- Issue is still-low capital levels, potential losses, fines
- Bonds rise from record lows as bank reassures on coupons
Investors in Deutsche Bank AG’s riskiest debt are having a bumpy ride as losses push Germany’s biggest lender closer to triggers that would force it to suspend payments on the securities.
Deutsche Bank has the equivalent of about 4.6 billion euros ($5 billion) of contingent convertible bonds, or CoCos, outstanding, according to a presentation for investors. These securities, meant to bolster Tier 1 capital, aren’t dated and coupon payments depend on the lender’s capital level. Deutsche Bank said on Thursday it would be able to pay coupons for 2015, giving the bonds a boost.
“Until today I would have had Deutsche Bank down to make the first coupon pass on its AT1 bonds,” said Mark Holman, chief executive officer of TwentyFour Asset Management in London, referring to Deutsche Bank’s additional Tier 1 notes, which he doesn’t own. “They’re just too close to the wire. They said they were going to pay today but they could just as easily have said they were going to skip. It’s not worth the risk.”
Keeping investors awake at night are Deutsche Bank’s capital levels, which started from a low base and have suffered as the lender restructures, pays fines and racks up losses. German and European banking laws tie the payouts of the bonds to cash and capital requirements. Overall, the Frankfurt-based lender is among the closest of the major banks to breaching the triggers.
While Deutsche Bank’s AT1 bonds all pay coupons of 6 percent or more, investors can’t call a default if they don’t get paid. Once a bank starts to eat into its capital buffers, it must calculate the so-called maximum distributable amount, which determines restrictions on payments under EU rules. German banks must also calculate “available distributable items,” or ADI, a measure based on audited unconsolidated accounts calculated under German accounting principles. Deutsche Bank said the reserves will be sufficient to pay coupons.
“Based on the preliminary 2015 financials, we believe we have sufficient ADI and payment capacity under the German GAAP to pay AT1 coupons,” said Chief Financial Officer Marcus Schenck on the company’s earnings call Thursday, according to a transcript. “We believe we have sufficient general reserves available to cover any shortfall.”
Investors have shied away from the company’s AT1 debt as bad news has followed bad news.

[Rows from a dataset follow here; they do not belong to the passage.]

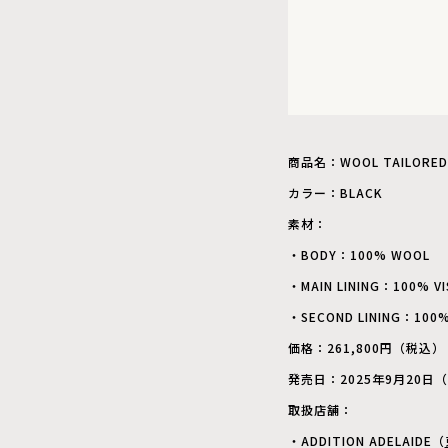
商品名：WOOL TAILORED 
カラー：BLACK
素材：
・BODY：100% WOOL
・MAIN LINING：100% V
・SECOND LINING：100
価格：261,800円（税込）
発売日：2025年9月20日
取扱店舗：
・ADDITION ADELAIDE（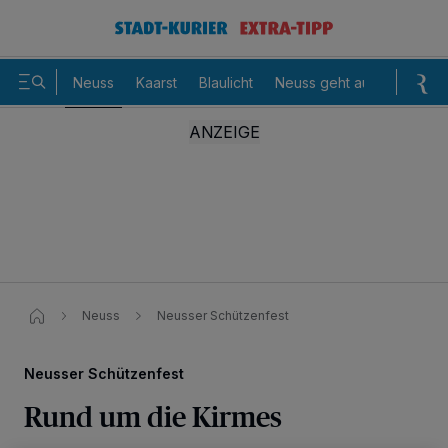
Neuss
Kaarst
Blaulicht
Neuss geht aus
Sommer
Neuss
Neusser Schützenfest
Neusser Schützenfest
Rund um die Kirmes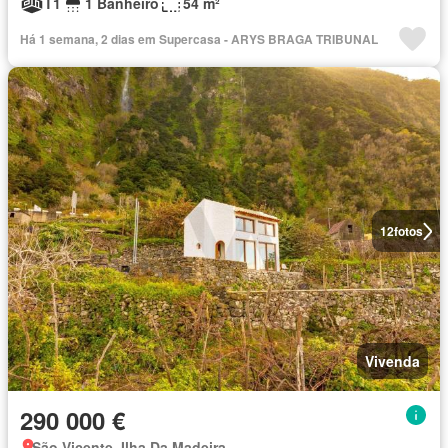
T1
1 Banheiro
54 m²
Há 1 semana, 2 dias em Supercasa - ARYS BRAGA TRIBUNAL
12
fotos
Vivenda
290 000 €
São Vicente, Ilha Da Madeira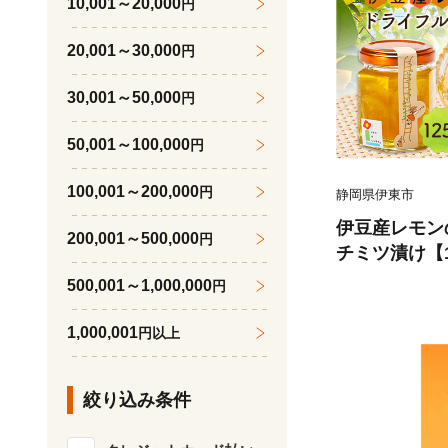
10,001～20,000
円
20,001～30,000
円
30,001～50,000
円
50,001～100,000
円
100,001～200,000
円
静岡県伊東市
伊豆産レモン
200,001～500,000
円
チミツ漬け【16
500,001～1,000,000
円
1,000,001
円以上
絞り込み条件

The 650 million pounds ($930 million) of 7.125 percent notes callable in April, 2026 were bid at 85.1 pence on the pound, rallying from a record low 84 pence on Jan. 21. Its 6 percent notes callable in April 2022 were at 88 cents on the euro, up 1.5 cents on the euro from a record low set Jan. 21.
The rally in bonds isn’t likely to endure for long, given the problems faced by the bank, according to analysts at CreditSights in London.

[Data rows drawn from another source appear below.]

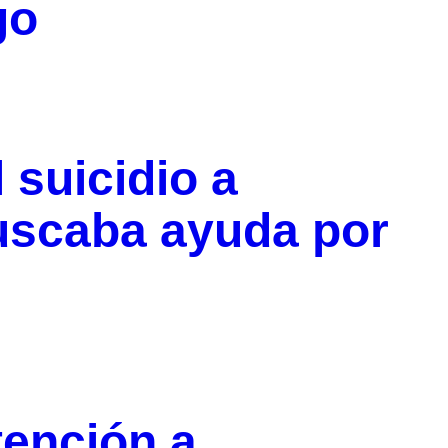
go
 suicidio a
uscaba ayuda por
tención a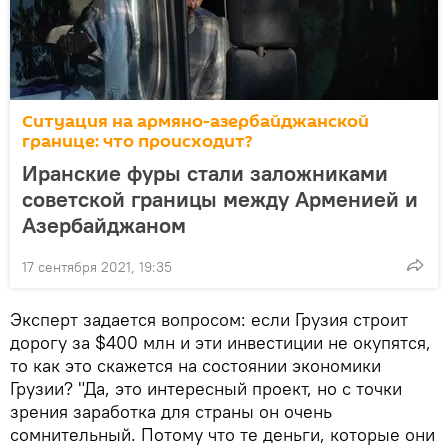
Ситуация на армяно-азербайджанской
границе: что происходит?
Иранские фуры стали заложниками
советской границы между Арменией и
Азербайджаном
17 сентября 2021, 19:35
Эксперт задается вопросом: если Грузия строит
дорогу за $400 млн и эти инвестиции не окупятся,
то как это скажется на состоянии экономики
Грузии? "Да, это интересный проект, но с точки
зрения заработка для страны он очень
сомнительный. Потому что те деньги, которые они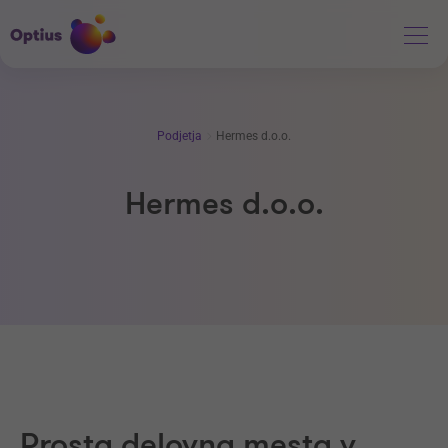
Podjetja
Hermes d.o.o.
Hermes d.o.o.
Prosta delovna mesta v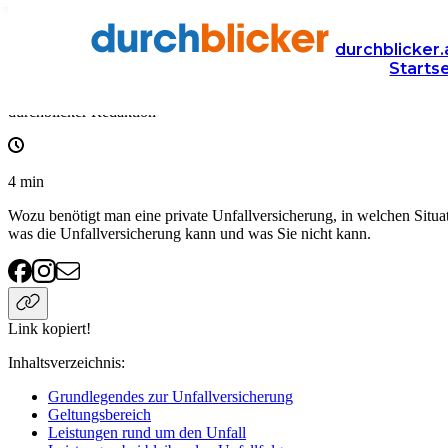
Wissen
Versicherung
unfallversicherung
durchblicker.
Starts
Unfallversicherung Überblick: Bausteine & Leistungen
durchblicker Redaktion
4
min
Wozu benötigt man eine private Unfallversicherung, in welchen Situati
was die Unfallversicherung kann und was Sie nicht kann.
Link kopiert!
Inhaltsverzeichnis
:
Grundlegendes zur Unfallversicherung
Geltungsbereich
Leistungen rund um den Unfall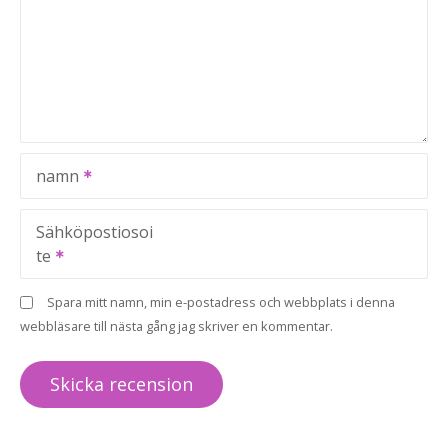
namn
Sähköpostiosoi
te
Spara mitt namn, min e-postadress och webbplats i denna
webbläsare till nästa gång jag skriver en kommentar.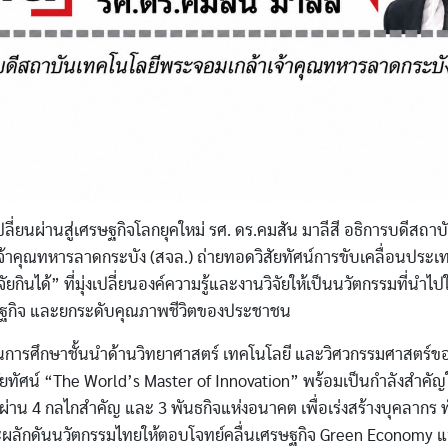
ลี่ยนผ่านสู่เศรษฐกิจโลกยุคใหม่ รศ. ดร.คมสัน มาลีสี อธิการบดีสถา
้าคุณทหารลาดกระบัง (สจล.) ถ่ายทอดวิสัยทัศน์การขับเคลื่อนประเ
ยกินได้” ที่มุ่งเปลี่ยนองค์ความรู้และงานวิจัยให้เป็นนวัตกรรมที่นำไปใช
ษฐกิจ และยกระดับคุณภาพชีวิตของประชาชน
การศึกษาชั้นนำด้านวิทยาศาสตร์ เทคโนโลยี และวิศวกรรมศาสตร์
สัยทัศน์ “The World’s Master of Innovation” พร้อมเป็นกำลังสำค
่าน 4 กลไกสำคัญ และ 3 พันธกิจแห่งอนาคต เพื่อเร่งสร้างบุคลากร
ะผลักดันนวัตกรรมไทยให้ตอบโจทย์คลื่นเศรษฐกิจ Green Economy แ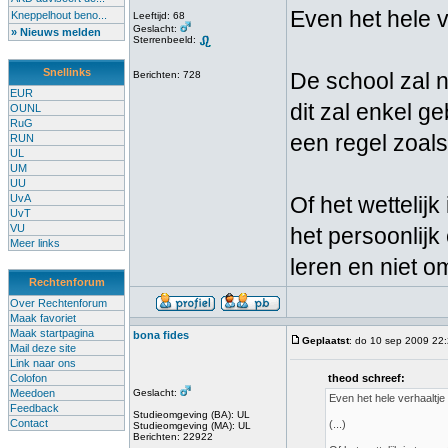
Even het hele v
Kneppelhout beno...
Leeftijd: 68
Geslacht:
» Nieuws melden
Sterrenbeeld:
Snellinks
De school zal 
Berichten: 728
EUR
dit zal enkel g
OUNL
RuG
een regel zoals
RUN
UL
UM
UU
UvA
Of het wettelijk
UvT
VU
het persoonlijk
Meer links
leren en niet o
Rechtenforum
Over Rechtenforum
Maak favoriet
Maak startpagina
bona fides
Geplaatst
: do 10 sep 2009 22
Mail deze site
Link naar ons
Colofon
theod schreef:
Meedoen
Geslacht:
Even het hele verhaaltje 
Feedback
Studieomgeving (BA): UL
Contact
(...)
Studieomgeving (MA): UL
Berichten: 22922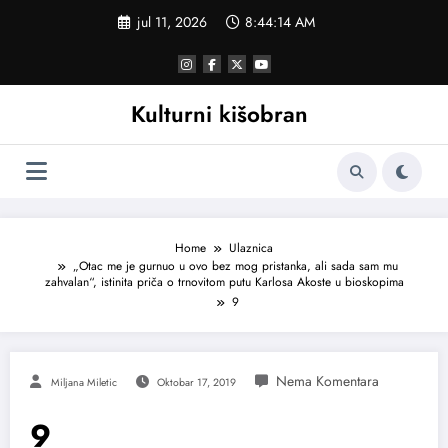
Skoči
jul 11, 2026
8:44:15 AM
na
sadržaj
Kulturni kišobran
Home
Ulaznica
„Otac me je gurnuo u ovo bez mog pristanka, ali sada sam mu
zahvalan“, istinita priča o trnovitom putu Karlosa Akoste u bioskopima
9
Miljana Miletic
Oktobar 17, 2019
9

“The intention to continue paying AT1 coupons was again confirmed by DB,” analyst Simon Adamson said in a note to clients Thursday. “While this might give a small boost to its AT1s, the market is likely to remain negative given the low ADI cover.”

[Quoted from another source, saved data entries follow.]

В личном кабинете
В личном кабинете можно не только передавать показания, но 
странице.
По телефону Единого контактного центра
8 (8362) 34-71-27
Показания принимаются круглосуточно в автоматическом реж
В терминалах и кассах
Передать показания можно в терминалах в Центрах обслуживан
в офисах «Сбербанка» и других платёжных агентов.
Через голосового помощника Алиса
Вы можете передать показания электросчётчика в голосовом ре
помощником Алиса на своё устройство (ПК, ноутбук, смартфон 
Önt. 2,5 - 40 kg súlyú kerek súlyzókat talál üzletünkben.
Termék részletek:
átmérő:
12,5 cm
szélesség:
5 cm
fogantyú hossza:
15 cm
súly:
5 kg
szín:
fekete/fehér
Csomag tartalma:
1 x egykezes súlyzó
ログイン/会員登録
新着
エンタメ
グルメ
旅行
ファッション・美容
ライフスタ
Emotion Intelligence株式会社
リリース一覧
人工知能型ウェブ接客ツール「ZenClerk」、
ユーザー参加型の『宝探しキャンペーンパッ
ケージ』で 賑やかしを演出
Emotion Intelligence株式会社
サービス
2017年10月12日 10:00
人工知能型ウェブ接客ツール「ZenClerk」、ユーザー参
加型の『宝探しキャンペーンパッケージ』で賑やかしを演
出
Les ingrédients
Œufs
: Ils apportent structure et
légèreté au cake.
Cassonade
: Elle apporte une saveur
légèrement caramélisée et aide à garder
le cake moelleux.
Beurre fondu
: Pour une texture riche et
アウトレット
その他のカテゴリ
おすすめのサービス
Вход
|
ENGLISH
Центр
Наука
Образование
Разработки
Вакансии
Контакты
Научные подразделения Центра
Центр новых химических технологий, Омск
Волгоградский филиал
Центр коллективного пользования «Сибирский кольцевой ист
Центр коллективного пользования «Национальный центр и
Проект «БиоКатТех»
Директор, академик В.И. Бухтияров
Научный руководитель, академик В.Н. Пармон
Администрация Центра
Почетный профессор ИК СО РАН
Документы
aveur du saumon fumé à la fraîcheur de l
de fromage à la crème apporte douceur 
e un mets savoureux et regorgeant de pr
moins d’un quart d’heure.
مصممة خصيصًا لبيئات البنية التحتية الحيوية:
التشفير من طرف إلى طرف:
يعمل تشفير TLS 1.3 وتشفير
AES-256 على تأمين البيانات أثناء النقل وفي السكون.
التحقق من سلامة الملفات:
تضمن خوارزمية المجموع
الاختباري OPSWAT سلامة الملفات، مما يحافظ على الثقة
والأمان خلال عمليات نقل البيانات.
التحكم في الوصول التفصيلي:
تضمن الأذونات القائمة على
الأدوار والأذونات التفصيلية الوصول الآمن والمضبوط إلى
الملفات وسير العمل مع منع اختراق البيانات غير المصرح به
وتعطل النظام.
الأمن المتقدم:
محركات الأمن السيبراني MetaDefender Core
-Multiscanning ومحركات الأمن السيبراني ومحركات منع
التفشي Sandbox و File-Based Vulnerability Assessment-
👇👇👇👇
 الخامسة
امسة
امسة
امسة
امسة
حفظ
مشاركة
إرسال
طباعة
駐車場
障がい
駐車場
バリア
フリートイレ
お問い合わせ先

Deutsche Bank had 2.87 billion euros ADI available at the end of 2014, “the lowest coupon cover of any AT1 issuer,” according to CreditSights.
“Its mostly about the perceived risk to the AT1 coupons,” said Roger Francis, an analyst at Mizhuo International Plc in London. “They said today they have the capacity to pay the coupons and they’re rebuilding capital, and that’s all fine, but there are headwinds.”
The “headwinds” include the risk of fresh litigation and of new regulations forcing the bank to increase the risk-weighted assets it reports, with the resulting decline in it capital ratios, Francis said. On the positive side, as the bank sheds risk regulators may allow it to shrink some of its capital buffers, he said.
“The bank’s restructuring, the board aren’t taking any bonuses, those must be clues as to the state of the bank,” said Holman. “They’re one big fine away from having to skip a coupon.”